Severe weather, supply chains drag on US Feb output

16 March 2021

Summary: US output contracts in February; fall in contrast to expected figure; cold weather, supply chain issues blamed; capacity utilisation rate drops back to November level.

 

The Federal Reserve’s industrial production (IP) index measures real output from manufacturing, mining, electricity and gas company facilities located in the United States. These sectors are thought to be sensitive to consumer demand and so some leading indicators of GDP use industrial production figures as a component.

Production began recovering in May 2020 and subsequent months after collapsing in the previous two months.

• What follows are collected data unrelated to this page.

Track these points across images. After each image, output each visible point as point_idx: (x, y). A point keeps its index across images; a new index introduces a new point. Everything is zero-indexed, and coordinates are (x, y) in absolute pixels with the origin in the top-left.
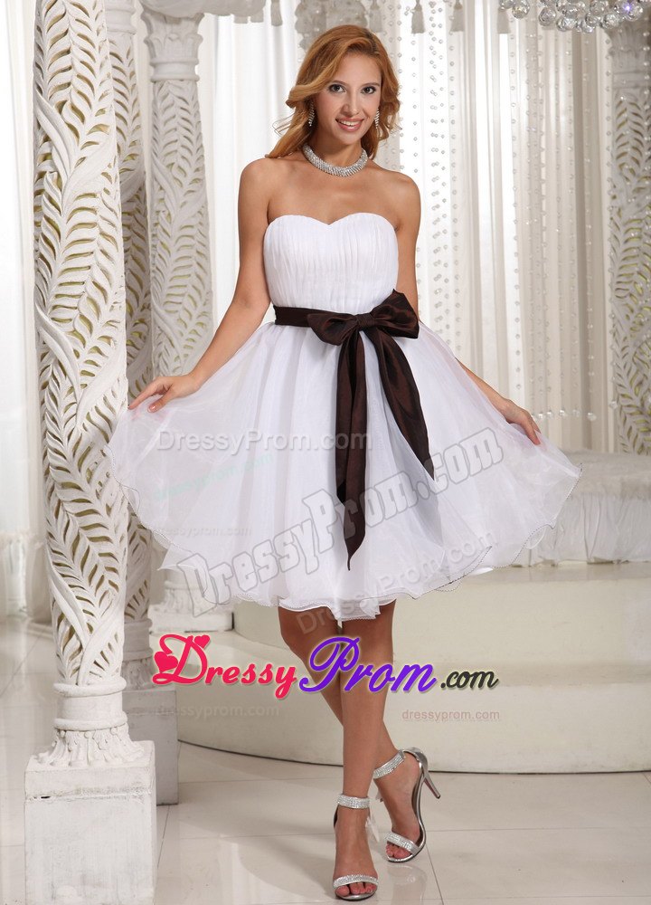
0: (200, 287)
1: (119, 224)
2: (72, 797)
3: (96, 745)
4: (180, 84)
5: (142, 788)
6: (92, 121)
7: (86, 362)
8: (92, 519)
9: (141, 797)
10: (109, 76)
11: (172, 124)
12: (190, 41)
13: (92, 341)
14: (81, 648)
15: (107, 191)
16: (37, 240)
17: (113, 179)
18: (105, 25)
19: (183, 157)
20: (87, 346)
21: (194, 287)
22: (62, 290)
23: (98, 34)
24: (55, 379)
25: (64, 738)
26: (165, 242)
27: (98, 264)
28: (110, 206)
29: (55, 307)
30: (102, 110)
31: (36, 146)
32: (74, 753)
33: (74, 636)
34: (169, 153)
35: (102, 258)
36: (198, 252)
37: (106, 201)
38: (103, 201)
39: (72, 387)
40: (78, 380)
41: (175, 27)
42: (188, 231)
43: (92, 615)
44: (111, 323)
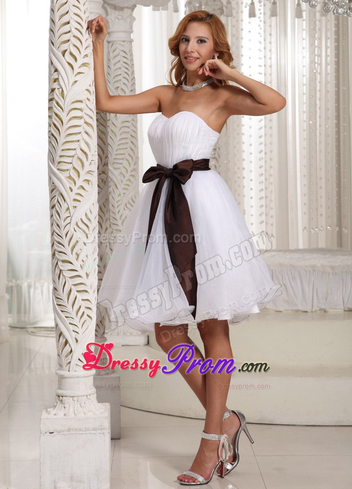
0: (132, 155)
1: (95, 118)
2: (66, 433)
3: (79, 405)
4: (122, 43)
5: (104, 429)
6: (81, 61)
7: (76, 194)
8: (78, 280)
9: (103, 434)
11: (118, 65)
12: (129, 20)
13: (80, 182)
14: (71, 351)
15: (88, 99)
16: (50, 126)
17: (92, 93)
18: (88, 8)
19: (124, 84)
20: (76, 185)
21: (129, 155)
22: (64, 153)
23: (85, 13)
24: (59, 203)
25: (62, 400)
26: (113, 130)
27: (83, 139)
28: (90, 107)
29: (59, 163)
30: (86, 55)
31: (50, 75)
32: (67, 409)
33: (68, 345)
34: (116, 82)
35: (85, 136)
36: (132, 136)
37: (88, 105)
38: (86, 105)
39: (68, 208)
40: (71, 204)
41: (121, 12)
42: (126, 124)
43: (78, 333)
44: (90, 172)
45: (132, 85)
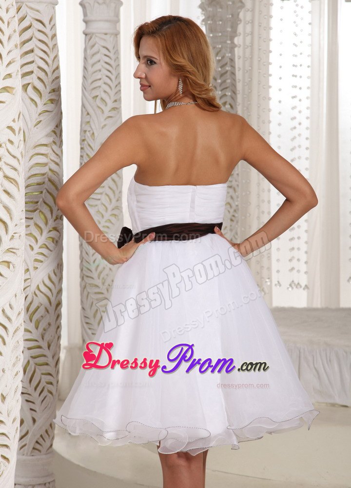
4: (104, 36)
10: (16, 46)
11: (98, 67)
12: (113, 5)
15: (11, 142)
17: (17, 132)
18: (14, 4)
19: (105, 92)
21: (110, 188)
23: (7, 11)
30: (9, 74)
34: (95, 88)
35: (4, 196)
37: (10, 150)
44: (11, 250)
45: (116, 93)
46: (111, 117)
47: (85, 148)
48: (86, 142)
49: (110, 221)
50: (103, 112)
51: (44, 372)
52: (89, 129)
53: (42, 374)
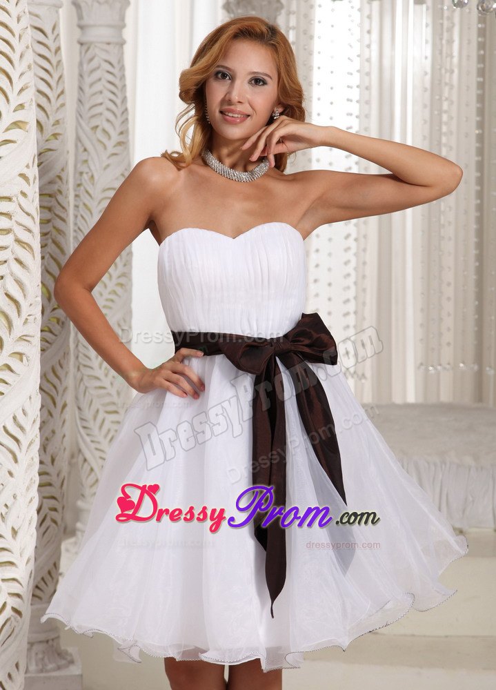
1: (36, 229)
4: (107, 47)
6: (9, 118)
10: (29, 67)
11: (98, 87)
12: (118, 4)
13: (3, 358)
15: (24, 194)
18: (27, 11)
19: (108, 121)
23: (18, 20)
26: (87, 202)
27: (12, 274)
28: (27, 209)
30: (21, 105)
35: (16, 267)
38: (20, 205)
44: (24, 338)
45: (123, 122)
46: (116, 154)
47: (81, 196)
48: (82, 188)
49: (114, 292)
50: (105, 148)
51: (47, 495)
52: (87, 170)
53: (44, 498)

US industrial production contracted by 2.2% on a seasonally adjusted basis in February, the first negative result since September. The result was in contrast to the 0.6% increase which had been generally expected and January’s 1.1% rise after it was revised up from 0.9%. On an annual basis, the contraction rate increased from January’s revised figure of -2.0% to -4.2%

NAB senior economist David de Garis pointed to the Fed’s statement that “‘severe winter weather in the south central region of the country in mid-February accounted for the bulk of the declines in output for the month.”. Westpac economist Lochlan Halloway noted there also were “some supply chain issues.”

The report was released on the same day as February’s retail sales numbers and, despite the soft figures, longer-term US Treasury bond yields moved a little higher. By the end of the day, the 10-year Treasury yield had inched up 1bps to 1.62% and the 30-year yield had added 2bps to 2.38%. The 2-year yield remained unchanged at 0.15%.

The same report includes US capacity utilisation figures which are generally accepted as an indicator of future investment expenditure and/or inflationary pressures. Capacity usage had hit a high for the last business cycle in early 2019 before it began a downtrend which ended with April 2020’s multi-decade low of 64.2%. February’s reading fell from January’s revised figure of 75.5% from 73.8%, a similar level to that of November.